### Input for this task ###

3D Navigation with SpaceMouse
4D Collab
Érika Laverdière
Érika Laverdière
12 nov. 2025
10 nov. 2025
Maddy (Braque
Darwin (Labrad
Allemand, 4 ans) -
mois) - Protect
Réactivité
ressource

###

_What the task asks:_
Write out every line of the items above word for word, in the same order.

_Output for this exercise:_
3D Navigation with SpaceMouse
4D Collab
Érika Laverdière
Érika Laverdière
12 nov. 2025
10 nov. 2025
Maddy (Braque
Darwin (Labrad
Allemand, 4 ans) -
mois) - Protect
Réactivité
ressource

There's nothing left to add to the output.